■ WHAT THIS TASK INVOLVES
Take the entries below and print, exactly, the stretch from the line containing "hows planning that" through the line containing "ged first through", both included.

■ DATA SUPPLIED
++++
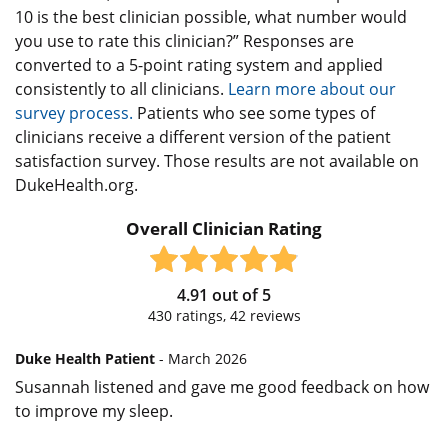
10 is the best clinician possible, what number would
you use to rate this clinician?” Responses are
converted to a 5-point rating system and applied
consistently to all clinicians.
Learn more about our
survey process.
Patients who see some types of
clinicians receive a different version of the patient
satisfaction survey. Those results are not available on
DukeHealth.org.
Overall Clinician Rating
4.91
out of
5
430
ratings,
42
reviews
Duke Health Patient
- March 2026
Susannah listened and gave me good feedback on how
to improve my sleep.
++++
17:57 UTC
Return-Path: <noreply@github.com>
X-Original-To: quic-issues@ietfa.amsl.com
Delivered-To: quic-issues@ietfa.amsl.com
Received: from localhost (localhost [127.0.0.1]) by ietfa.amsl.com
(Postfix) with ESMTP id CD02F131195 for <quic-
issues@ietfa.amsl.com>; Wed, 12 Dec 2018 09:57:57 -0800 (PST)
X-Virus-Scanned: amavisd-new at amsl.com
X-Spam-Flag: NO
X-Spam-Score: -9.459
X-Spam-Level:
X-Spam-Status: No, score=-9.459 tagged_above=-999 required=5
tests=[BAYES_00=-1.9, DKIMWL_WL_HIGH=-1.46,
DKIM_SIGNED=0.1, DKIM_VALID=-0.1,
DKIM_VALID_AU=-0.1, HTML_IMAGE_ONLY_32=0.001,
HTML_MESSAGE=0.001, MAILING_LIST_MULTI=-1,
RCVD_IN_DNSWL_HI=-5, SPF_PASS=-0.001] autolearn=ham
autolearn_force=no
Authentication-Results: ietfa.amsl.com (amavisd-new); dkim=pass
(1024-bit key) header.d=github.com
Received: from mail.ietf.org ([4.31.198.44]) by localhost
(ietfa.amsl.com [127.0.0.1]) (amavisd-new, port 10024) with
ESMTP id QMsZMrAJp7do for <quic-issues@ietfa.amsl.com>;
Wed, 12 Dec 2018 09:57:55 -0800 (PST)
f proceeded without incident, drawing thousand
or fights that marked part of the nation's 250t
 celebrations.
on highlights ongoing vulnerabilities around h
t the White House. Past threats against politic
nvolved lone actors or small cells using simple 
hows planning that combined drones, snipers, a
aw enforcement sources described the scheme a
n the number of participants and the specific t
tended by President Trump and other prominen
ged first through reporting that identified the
++++
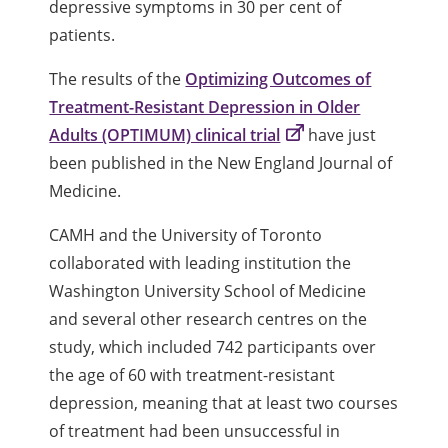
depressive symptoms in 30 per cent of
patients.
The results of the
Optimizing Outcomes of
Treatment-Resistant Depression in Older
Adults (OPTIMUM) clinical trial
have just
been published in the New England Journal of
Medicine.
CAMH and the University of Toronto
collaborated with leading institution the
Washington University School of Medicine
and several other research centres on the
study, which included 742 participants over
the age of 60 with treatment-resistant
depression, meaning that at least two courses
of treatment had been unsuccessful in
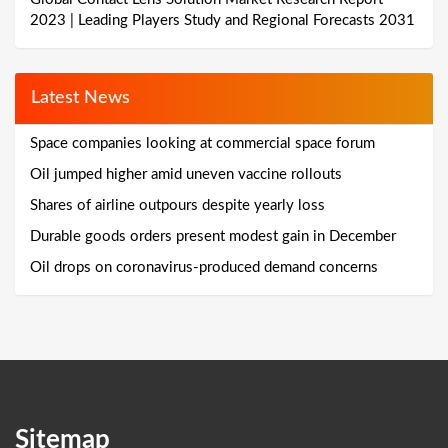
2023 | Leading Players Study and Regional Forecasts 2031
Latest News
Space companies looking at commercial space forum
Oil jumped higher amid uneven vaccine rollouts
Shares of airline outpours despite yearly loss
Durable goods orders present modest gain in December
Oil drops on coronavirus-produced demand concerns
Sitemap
++++
■ OUTPUT OF THE EXERCISE
hows planning that combined drones, snipers, a
aw enforcement sources described the scheme a
n the number of participants and the specific t
tended by President Trump and other prominen
ged first through reporting that identified the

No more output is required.